Nelson anuncia que el mejor bailarín que hay ahora en la Rusia entera es Neymar. El problema no es si anda con razón o si la razón le falta, el problema no es que afirma eso que afirma enropado con la camiseta, las medias y la bandera de Brasil, el problema no es que quienes lo escuchan se rían: el problema es que su voz suena en las puertas del Teatro Bolshói.

De cara, debajo y a los costados de las ocho columnas blancas que impactan en el frente del Bolshói, el único que habla del Mundial es Nelson. Los demás no: no habla del Mundial una morocha cuya cabellera larga y lacia justifica la existencia de Rusia, no habla del Mundial un vendedor o revendedor de entradas que asegura que 3.000 rublos (unos 50 dólares) es un precio excelente para la función que está por empezar, no habla del Mundial un alemán que, con su selección fuera de carrera en la ronda de apertura, podría pero ni quiere hablar del Mundial.

Nada le saca al Bolshói la atmósfera solemne que, desde la inauguración en 1825, generaron su música, sus pompas, sus bailarines sublimes, sus bailarinas excelsas, sus leyendas. Adentro, es tiempo de que las gambetas a la lógica del maestro Pedrito Tchaikovsky (está bien, está bien, para los exigentes y para los ortodoxos, Pyotr Illyich), inspirado en una historia del crack universal y ruso Alexander Pushkin, salgan a la escena con La reina de espadas, una ópera tan entusiasmante como para que la morocha de la cabellera larga y lacia haga que esa cabellera vaya y venga, venga y vaya, hasta conmover al carro tirado por cuatro caballos que sobresale en la fachada del teatro. “Arte puro”, avisa una amiga de la morocha. Tampoco se refiere a Neymar o al Mundial.

Dos muchachos con bufandas rusas, innecesarias para la temperatura de la Moscú de julio, necesarias para testimoniar su fe en la selección local, se asocian con Nelson en mundializar al Bolshói, ese templo tan seguro de sí mismo que no necesita asociarse a ningún pelotazo para dominar la escena. Bah, mundializar: pasan por adelante del Bolshói como una señal futbolera. Nelson les sonríe y no encuentra manera de solidificar el vínculo porque Neymar es un idioma universal, pero el portugués es portugués y el ruso es ruso. “Muy bueno lo de ustedes, pero campeones vamos a ser nosotros”, agrega. Los rusos cruzan de vereda tan desinteresados en Nelson como en el Bolshói.
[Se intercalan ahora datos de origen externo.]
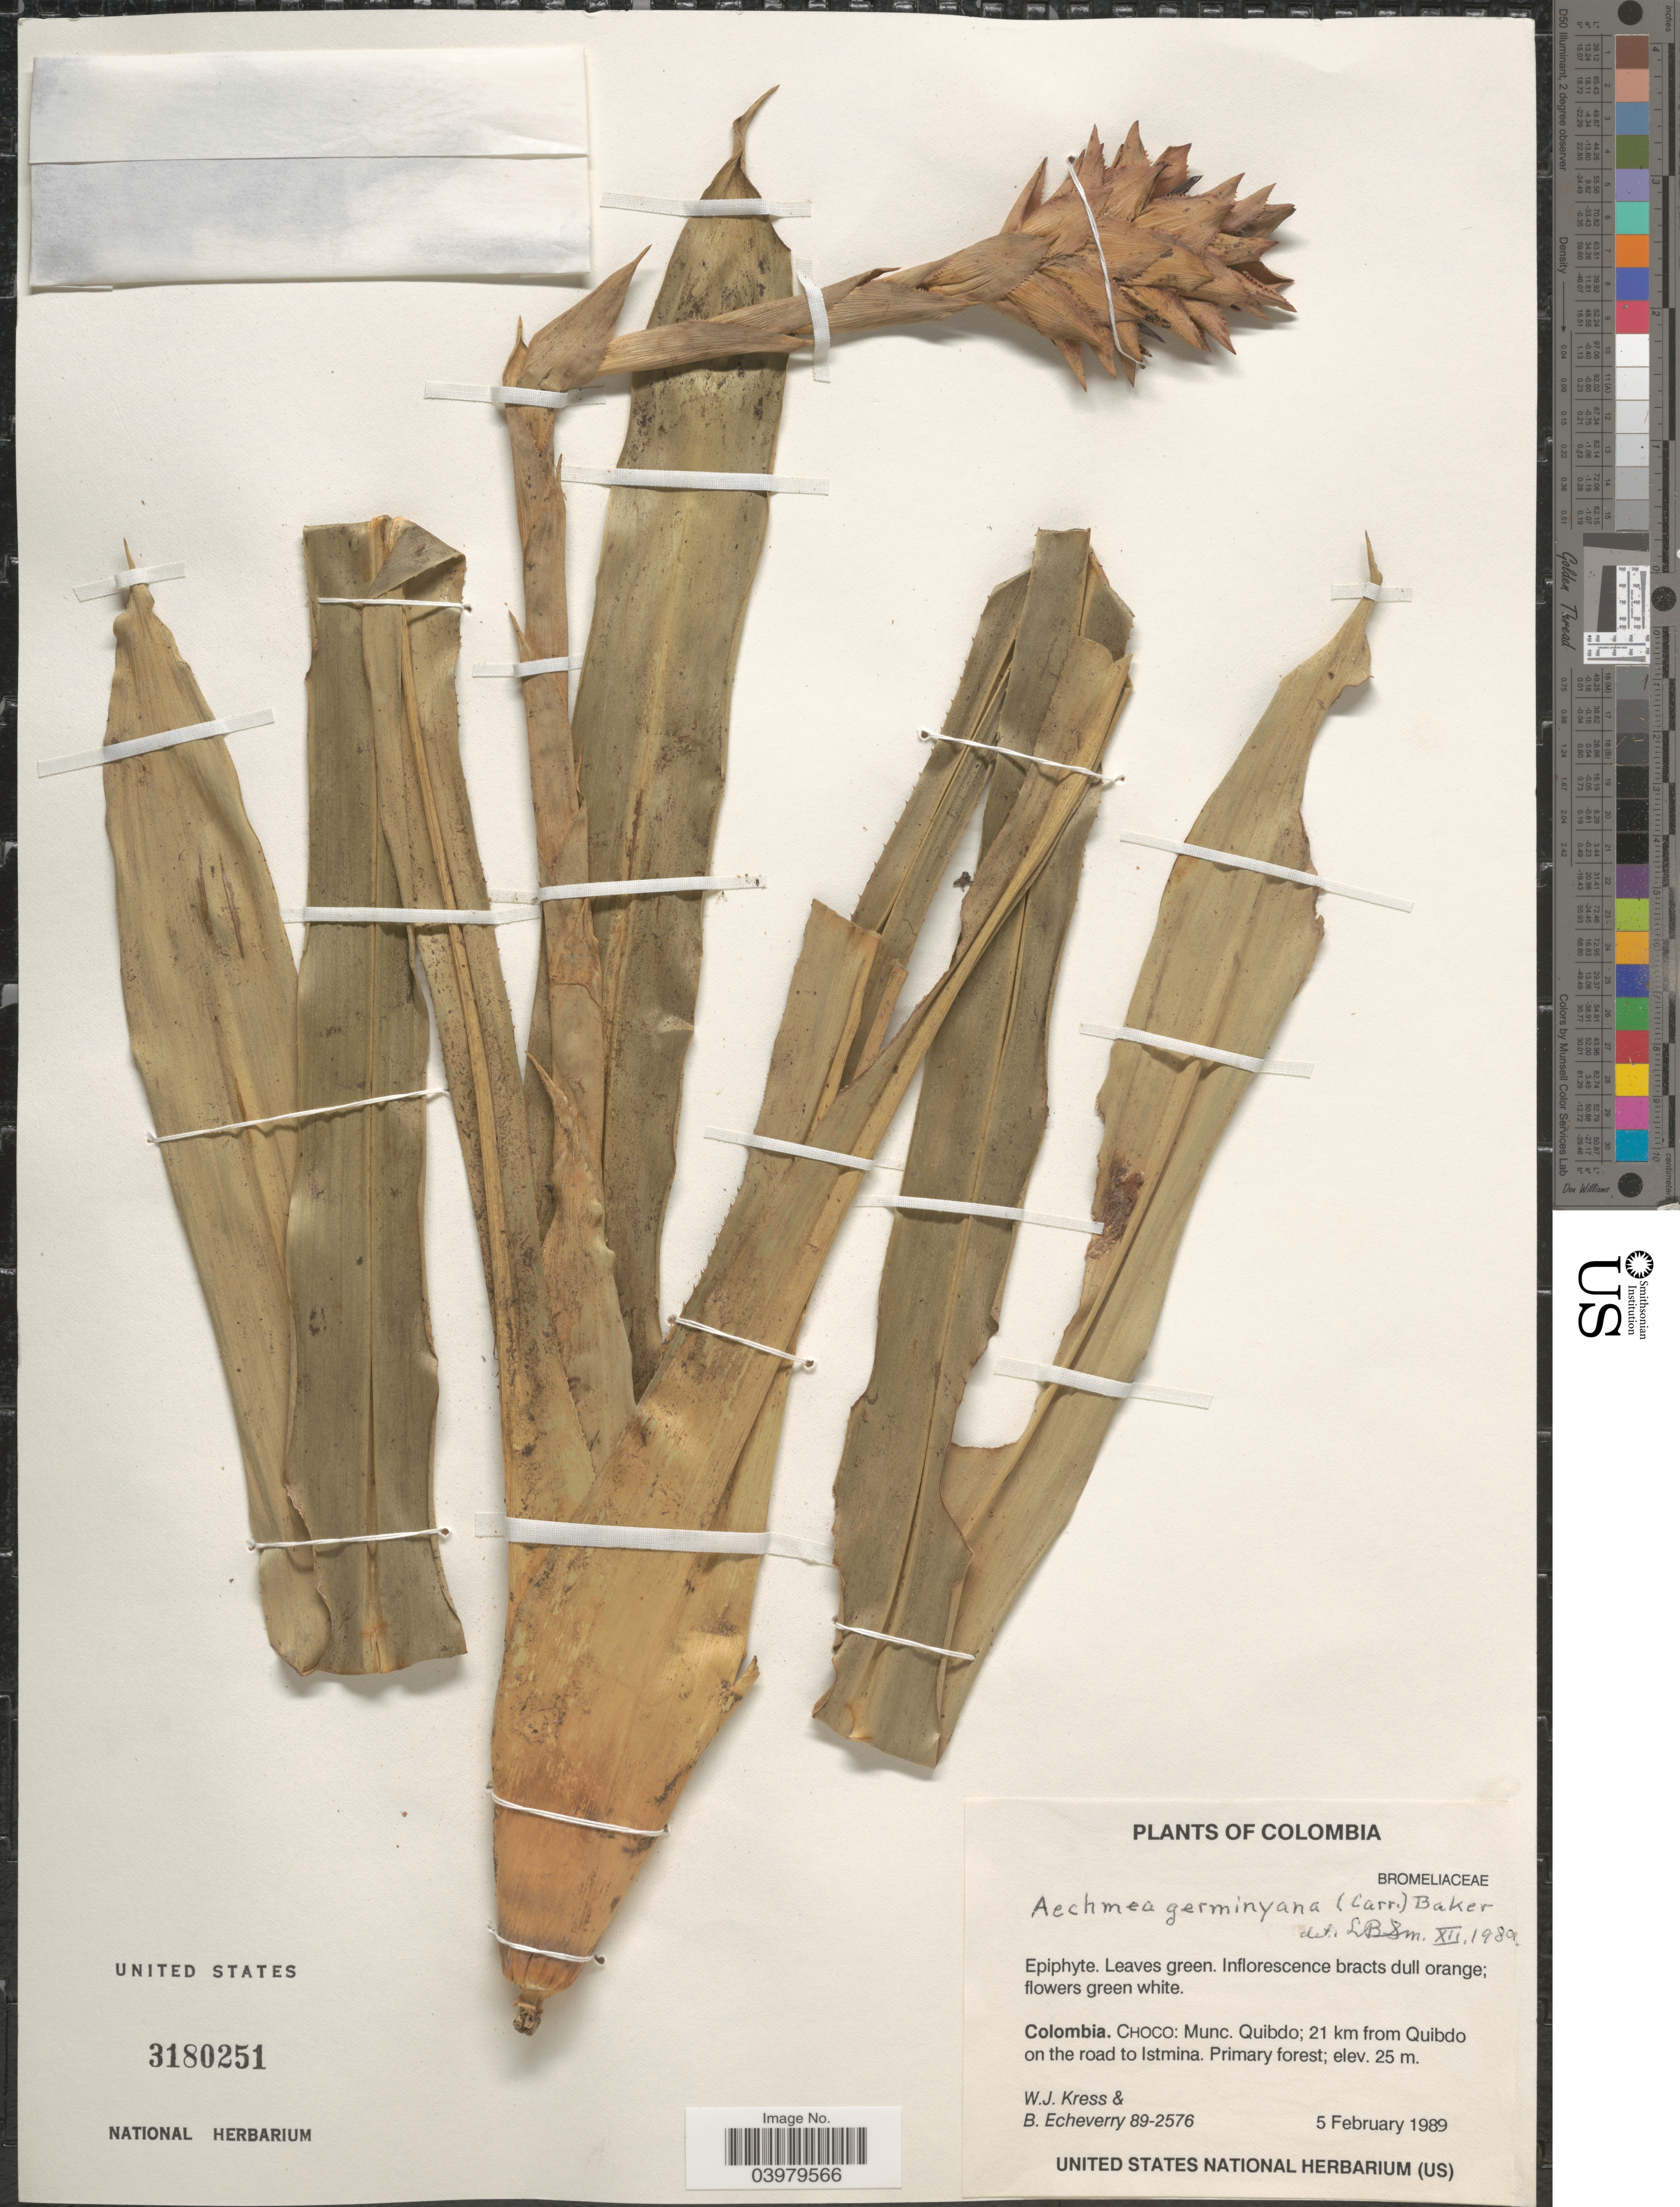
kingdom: Plantae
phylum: Tracheophyta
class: Liliopsida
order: Poales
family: Bromeliaceae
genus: Aechmea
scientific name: Aechmea germinyana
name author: (Carrière) Baker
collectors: W. J. Kress & B. Echeverry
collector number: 89-2576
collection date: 1989-02-05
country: Colombia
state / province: Chocó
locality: Munc. Quibdo; 21 km from Quibdo on the road to Istmina. Primary forest.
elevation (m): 25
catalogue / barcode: US 3180251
En la vereda del otro lado, además de los rusos de las bufandas hay Mundial en crecimiento. Unos mexicanos que decidieron quedarse a pesar de que Brasil sacó de la cancha a su equipo, un uruguayo que ya cobija su boleto para ver el desafío frente a Francia en Nizhni Nóvgorod, tres argentinos que continúan preguntándose cuándo los mundiales les depararán fiesta entera, mientras dos rusas que reconocen que su amor por el fútbol goza de una vejez de dos semanas le dan la espalda al Bolshói y a sus musas y charlan de partidos que fueron o que vendrán. Hay apenas un testigo de semejante coloquio: Carlos Marx. Marx, que, transformado en estatua, ya no sólo no localiza a nadie que le consulte si le interesa mirar al Bolshói hasta la eternidad, sino que tampoco ubica a nadie que le dé la posibilidad de elegir si, después de ver los espantos del planeta, conserva paciencia para oír disquisiciones transnacionales sobre el Mundial.

Al vendedor o revendedor no le alcanzó el esfuerzo discursivo para agotar lo que ofrecía. Ni los empleados bancarios que regresan a sus hogares ni los turistas con ojos de Mundial se tientan con las entradas sobrantes. Nelson ratifica: “Si Neymar se subiera al escenario, pago lo que sea”. Incompleto escenario el suyo: disfruta de Neymar, pero a la morocha de la melena que justifica Rusia eso no parece importarle. Los oídos y el Bolshói a pleno son de Tchaikovsky.